(Exercise inputs)

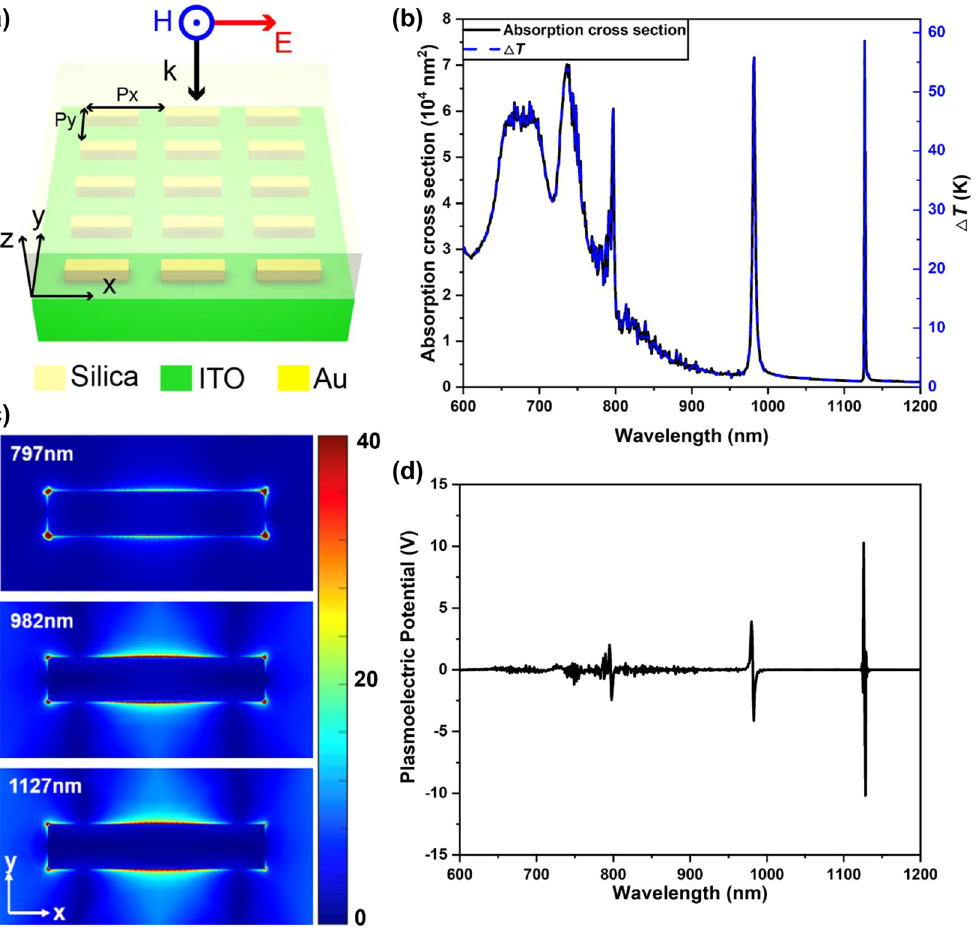
Figure 6: Temperature rise and PEP induced by plasmonic lattice mode. (a)Schematicofanarrayof415nm × 85nm × 38nmgoldcutwiresloadedonanITOsubstrateandcoveredbyasilicasuperstrate.Thearrayhasa period of 600 nm in the x -direction and 300 nm in the y -direction. (b) Simulated absorption cross-section spectrum (left axis) and calculated correspondingtemperaturerise(rightaxis)forthesystemin(a).(c)Simulatedelectricnear- fi eldintensitydistributionsatthethreelatticemodes located at 797 nm, 982 nm, and 1127 nm in the long wavelength range of (b). (d) Calculated PEP spectrum of the system with a rapid calculation method under the fi nite charge transfer approximation under an illumination spot of 0.2 cm diameter and uniform intensity of 200 W/cm 2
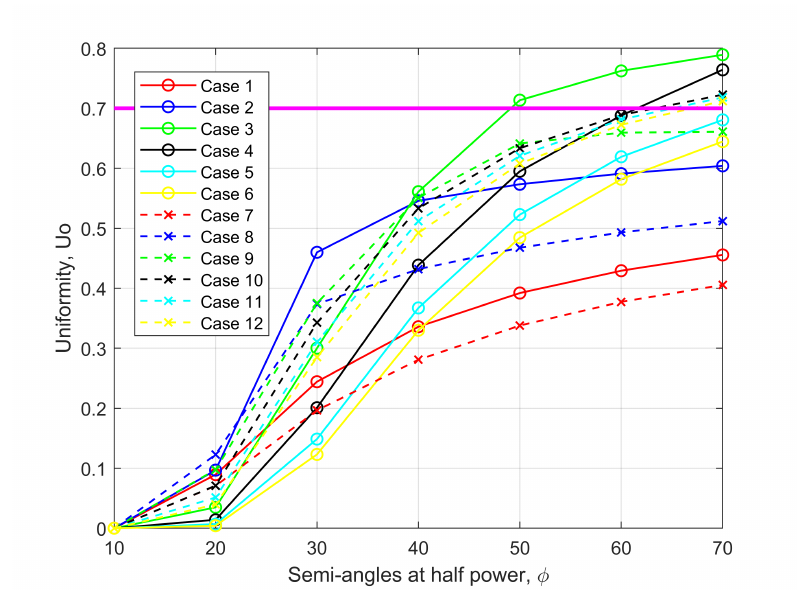
Figure 5. Uniformity of illuminance for cases I to XII at varying semi-angles at half power (SAAHP).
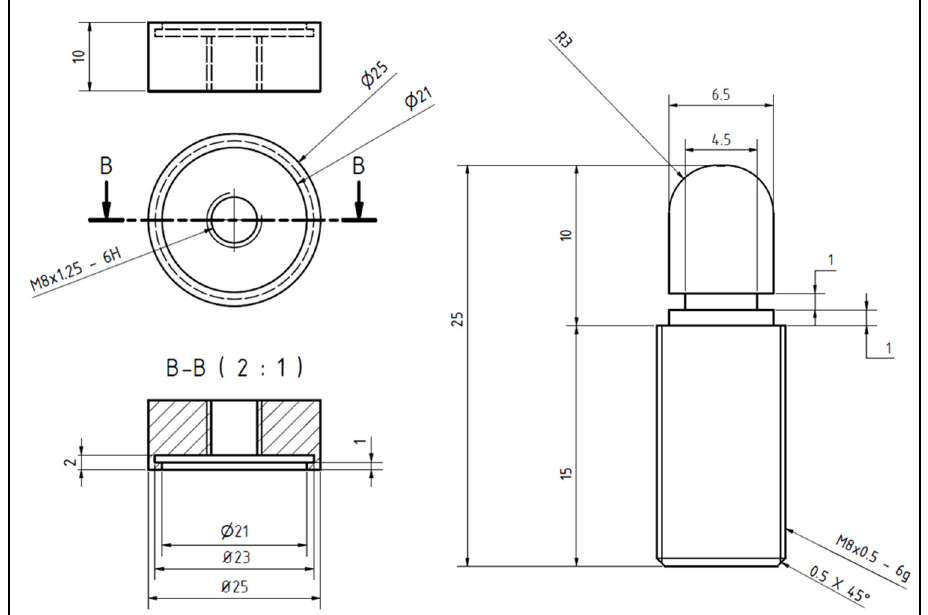
Figure 3. Technical drawing in mm of the test implant that was used in Group 1 (with undercuts/ cement pocket).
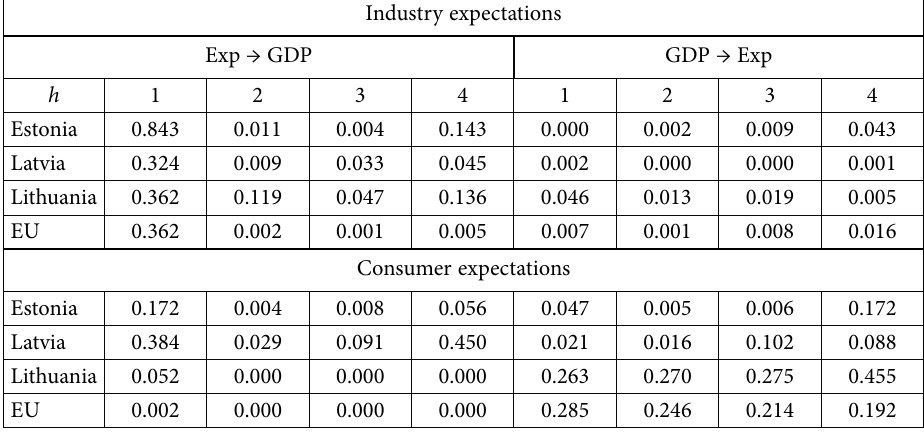
Table 4. Granger causality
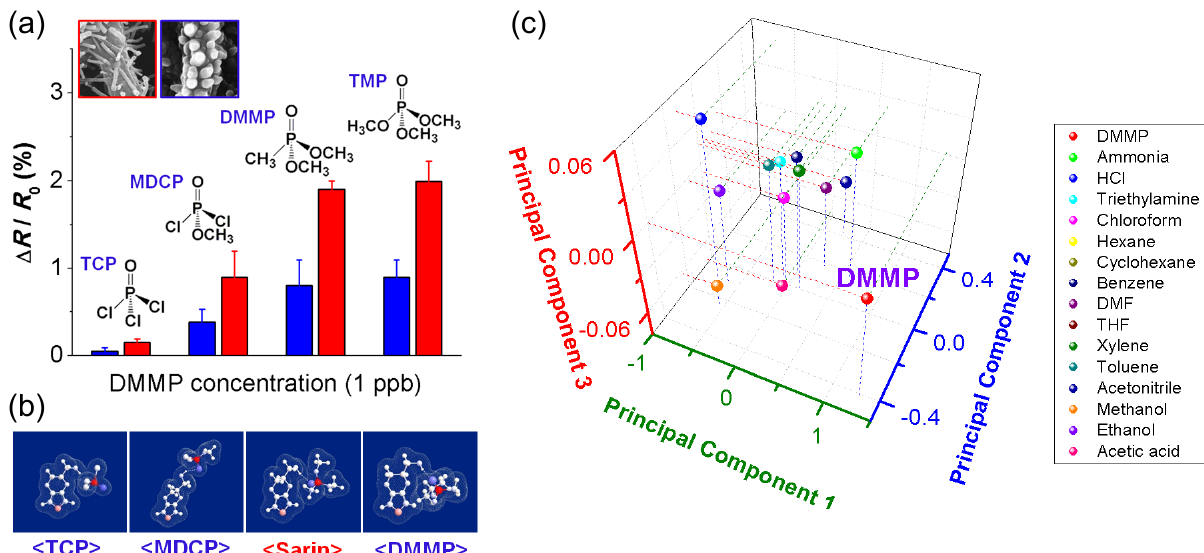
Figure 8. Sensing performance of chemical nerve agent sensor based on hydroxylated PEDOT nanotubes (HPNTs). ( a ) Histogram showing the response of HPNTs toward similar organophosphorus compounds at 1 ppb (TCP, MDCP, DMMP, TMP); ( b ) 3D graphics showing the formation of hydrogen bonds between nerve agent stimulant molecules and HEDOT; ( c ) Principal components analysis plot using response intensity inputs from four different conducting polymer nanomaterials (two different HPNTs, pristine PEDOT nanotubes, and PPy nanotubes) to the 16 analytes (including DMMP): each analyte concentration was fixed at around 4 ppm. With permission from [59]; Copyright 2012, American Chemical Society.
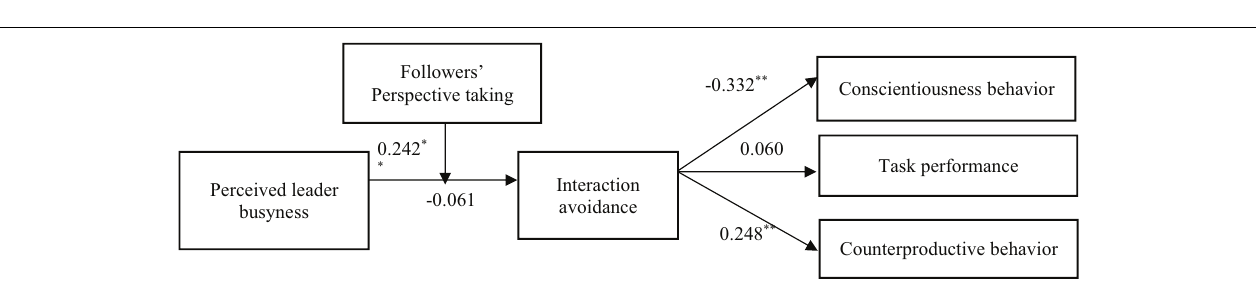
FIGURE 3 | Results of the hypothesized model. Note: N = 377, unstandardized estimates of the path coefficients, ∗ p < 0.05, ∗∗ p <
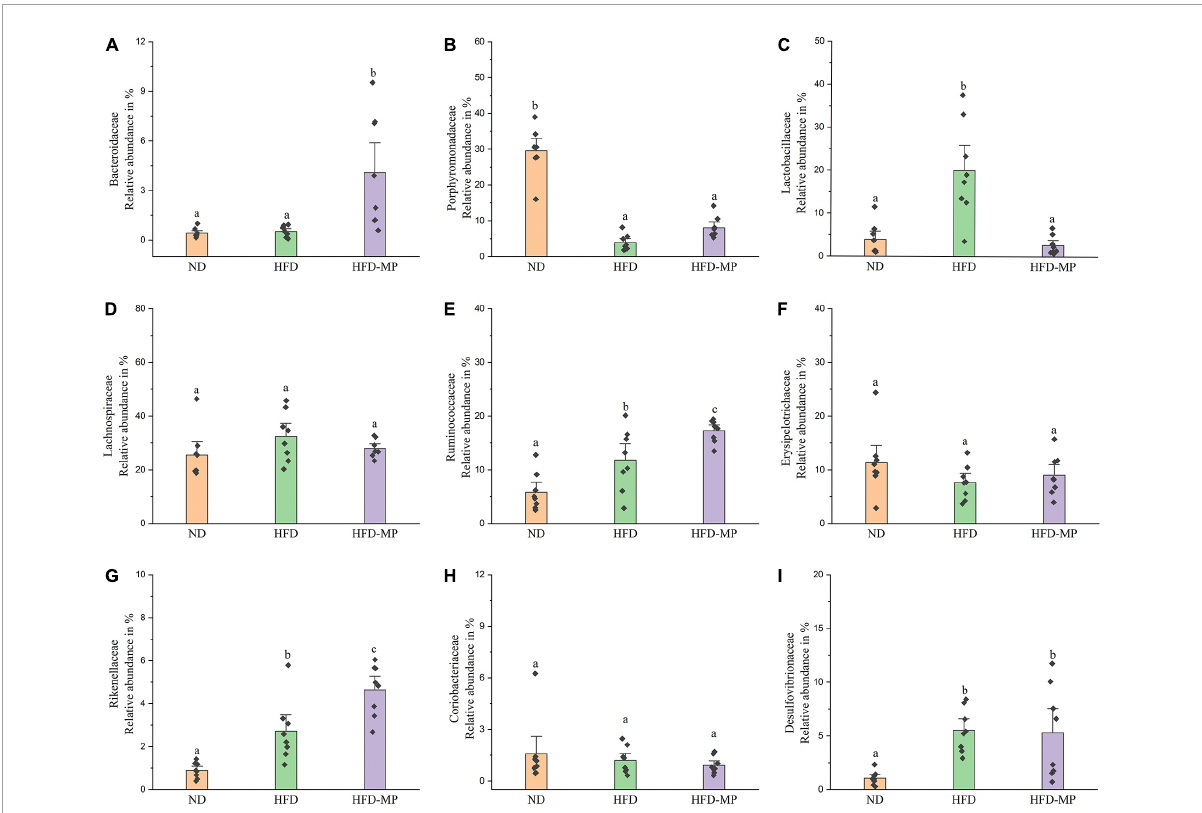
FIGURE6 The comparative analysis of nine main families of the gut microbiota, including (A) Bacteroidaceae, (B) Porphyromonadaceae, (C) Lactobacillaceae, (D) Lachnospiraceae, (E) Ruminococcaceae, (F) Erysipelotrichaceae, (G) Rikenellaceae, (H) Coriobacteriaceae, and (I) Desulfovibrionaceae. The data are represented as the mean ± SEM. Statistical differences were carried out by one-way ANOVA followed by Tukey’s test, p < 0.05 indicates significant differences.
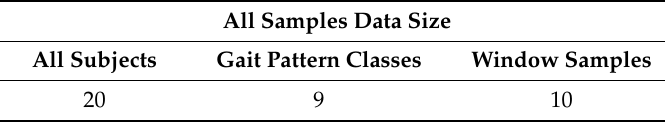
Table 1. In addition, we perform the classification task of nine gait patterns (walk forward, walk left, walk right, go upstairs, go downstairs, run forward, sitting), in order to further evaluate the feasibility of our proposed model for multi-sensor gait telemonitoring applications. Table 1. The total amount of available sample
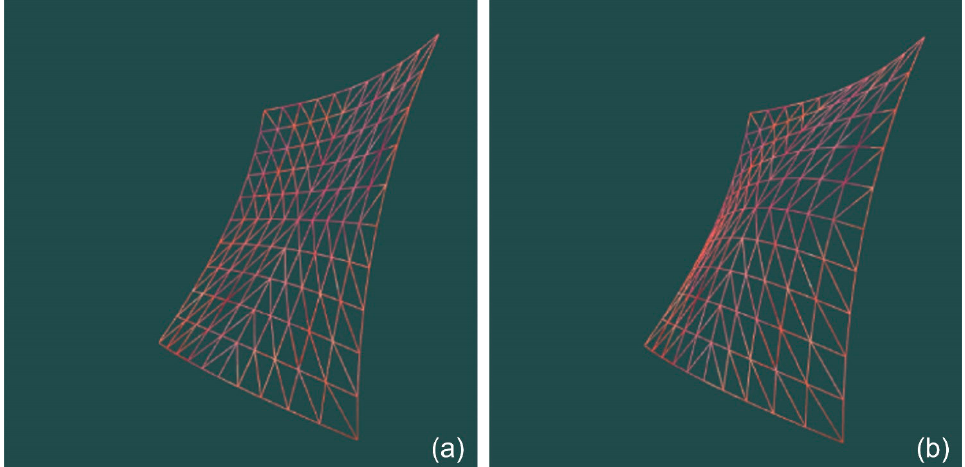
Figure 13. Comparison of models before and after modeling under an external force: ( a ) initial state and ( b ) stable state after stress.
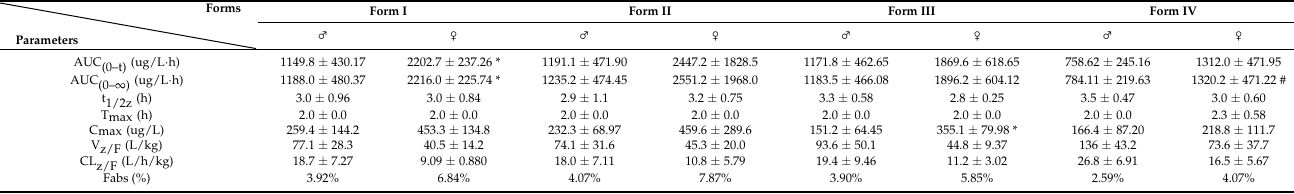
Table 2. Summary of pharmacokinetic parameters after oral administration of CK polymorphs in rats (20 mg/kg) (non- compartment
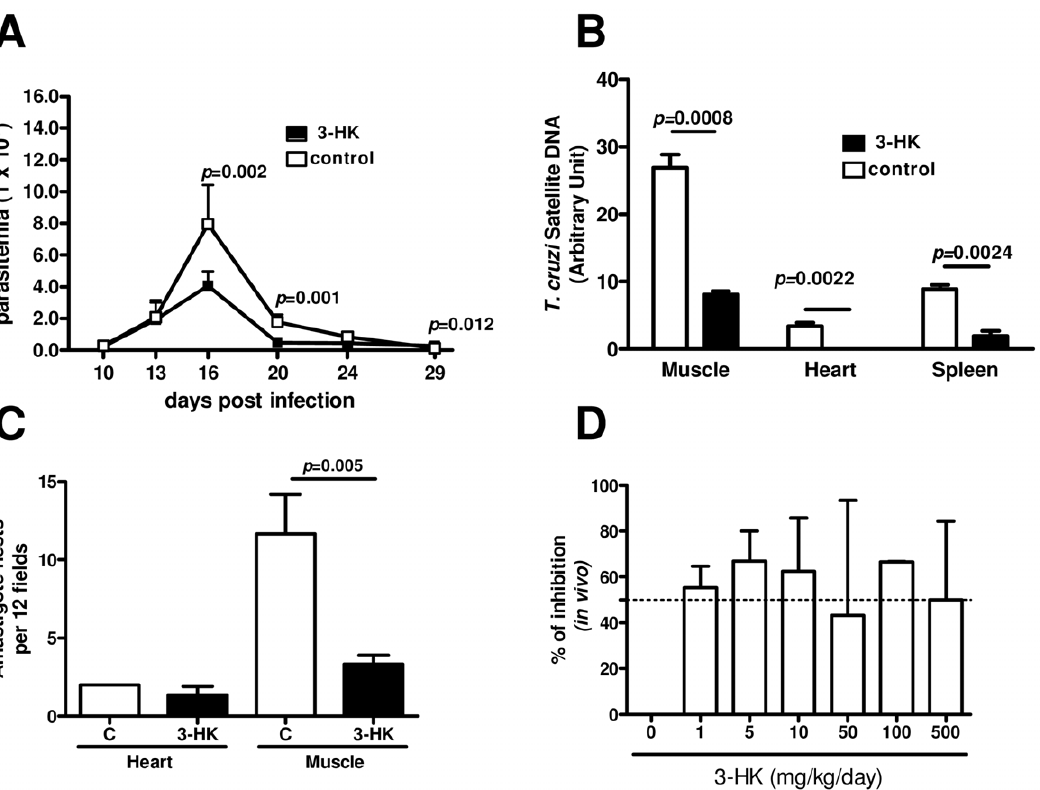
Figure 1. 3-HK treatment controls the parasite load in blood and target tissues. Parasitemia, histological analysis, relative amount of parasite DNA and ED 50 were determined in 500-Tps infected mice treated with 1 mg/kg/day of 3-HK (3-HK) or vehicle (control) from dpi 5 to 10 by the i.p. route. (A) Quantitation of parasitemia (Tps/ml blood). Results are means 6 SD of 6–8 mice/group. (B) Quantitation of the number of nests of amastigotes at 3 levels of heart and skeletal muscle from control ( n= 3) and 3-HK ( n =4) groups at 16 dpi, employing Axio-Vision 3.0.6 software. (C) Relative amount of T. cruzi satellite DNA in the skeletal muscle, heart and spleen from 20-day T. cruzi infected 3-HK and control mice. Murine GAPDH was used for normalization. Data are shown as mean 6 SD of triplicates, n=4 mice per group. (D) Parasitemia (Tps/ml blood) at 16 dpi was recorded in 500-Tps infected mice treated with different 3-HK doses (1, 5, 10, 50, 100 and 500 mg/kg/day) or vehicle. The mean value determined for a group of 6–8 mice was used to calculate the percentage of inhibition in parasitemia respect to the vehicle control group. The percentage of inhibition was calculated as [(C-3-HK)/C] 6 100 where C is the parasitemia in the control group and 3-HK is the parasitemia in the treated group. Results are means 6 SD of 6–8 mice/group. One representative of two experiments is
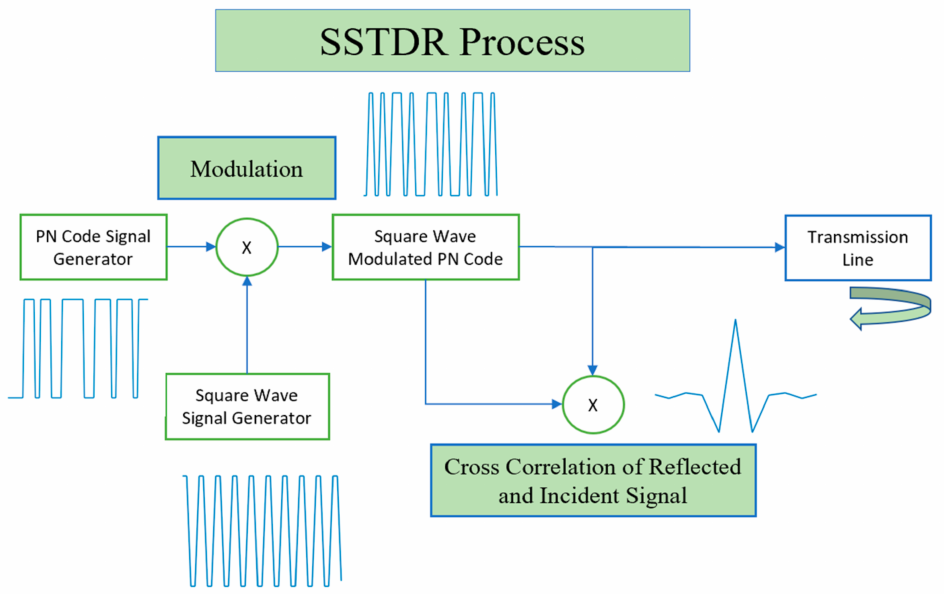
Figure 1. SSTDR process for incident signal, reflection, and cross correlation.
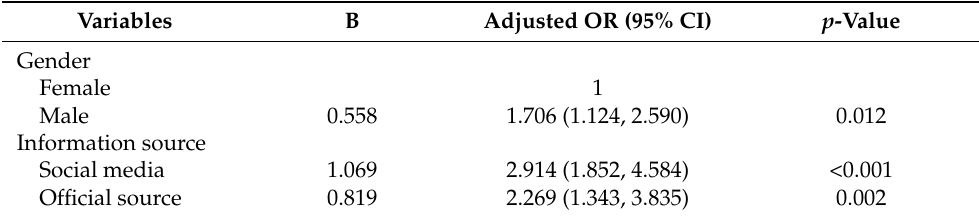
Table 4. Multiple Logistic Regression based factors on the readiness level of night market street food hawkers about supporting the single-use plastic reduction program in Kelantan ( n =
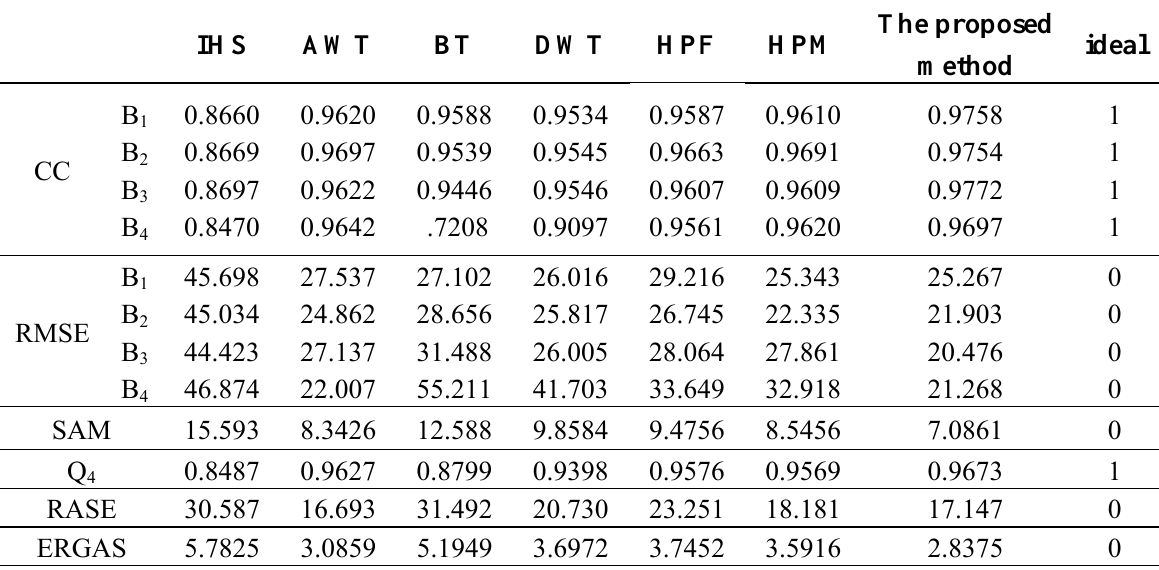
Table 2 . Values of the six indexes analyzed to evaluate the qualities of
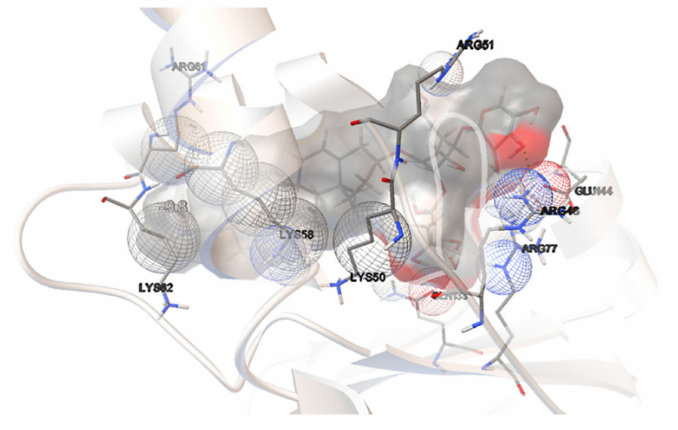
Figure 8. Dioscin interactions with the binding pocket of a SpoT protein of H. pylori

(End Exercise inputs)

- _Goal of the exercise_: Copy each line above that contains the word "pocket".

- _Task response_:
Figure 3. Technical drawing in mm of the test implant that was used in Group 1 (with undercuts/ cement pocket).
Figure 8. Dioscin interactions with the binding pocket of a SpoT protein of H. pylori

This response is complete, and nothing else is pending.